In the text on science fiction novels, which of Le Guin's two 1970s books mentioned was more popular?

## start TEXT SECTION

From the 70s, Le Guin’s Lathe of Heaven and Dispossessed have both been successful, though the shorter Lathe was more popular. The didacticism of both bothered some. In general, I’ve noticed that mainstream critics will embrace didactic SF, when they would find such overt preachiness bothersome in mainstream fiction. Is this to make amends for its alleged escapism?

Joe Haldeman’s 1974 The Forever War has been one of the most successful novels in recent years. They have no trouble understanding the time dilation science at the heart of the plot, and they like its relentlessly unromantic view of war. The sweet ending gets the cheesy accusation occasionally—one of the sharper barbs in their critical arsenal—but they’re willing to concede our hero has definitely earned it.

## end TEXT SECTION
## start SOURCE DATA

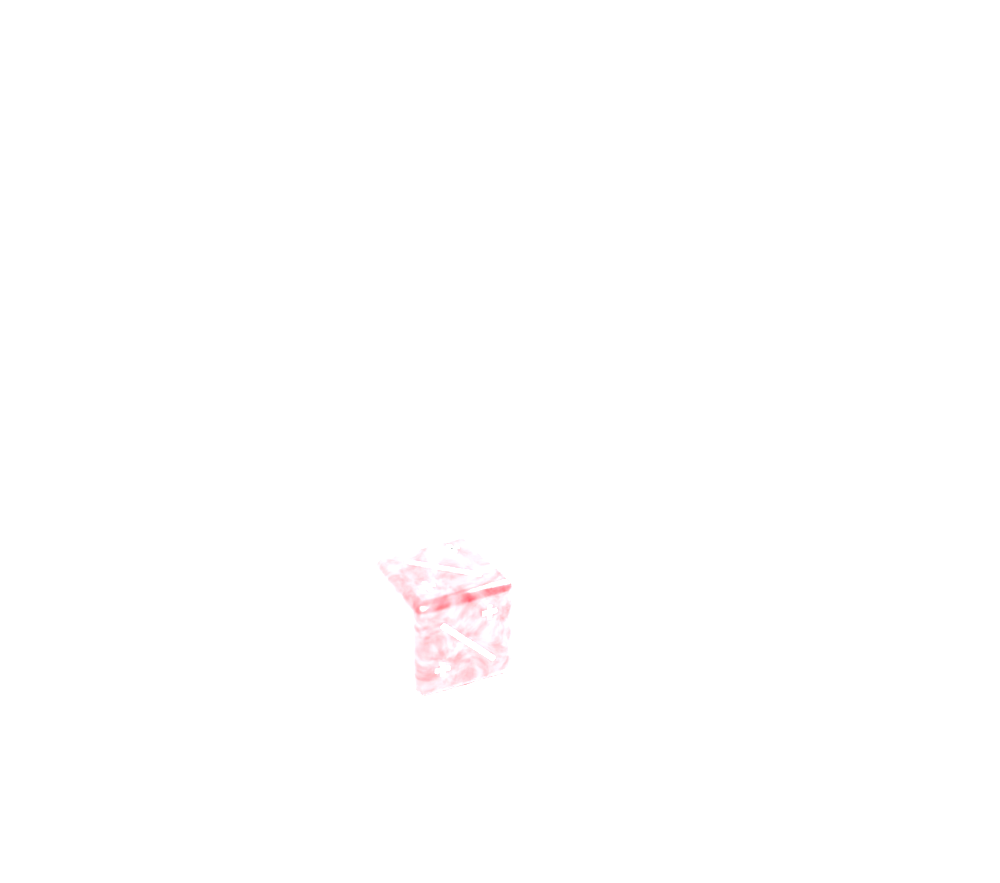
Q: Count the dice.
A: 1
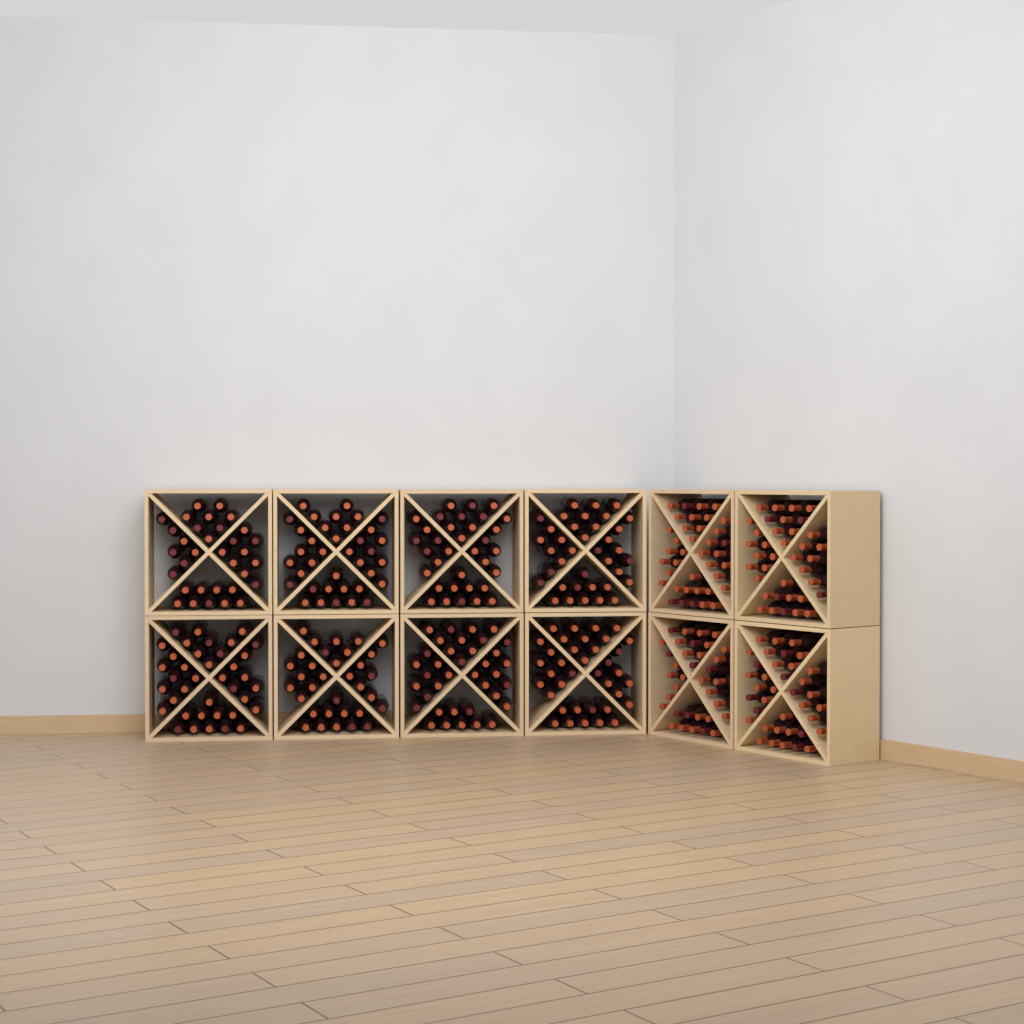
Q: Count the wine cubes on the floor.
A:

## end SOURCE DATA

FULL OUTPUT:
The Lathe of Heaven, the shorter of the two, was more popular.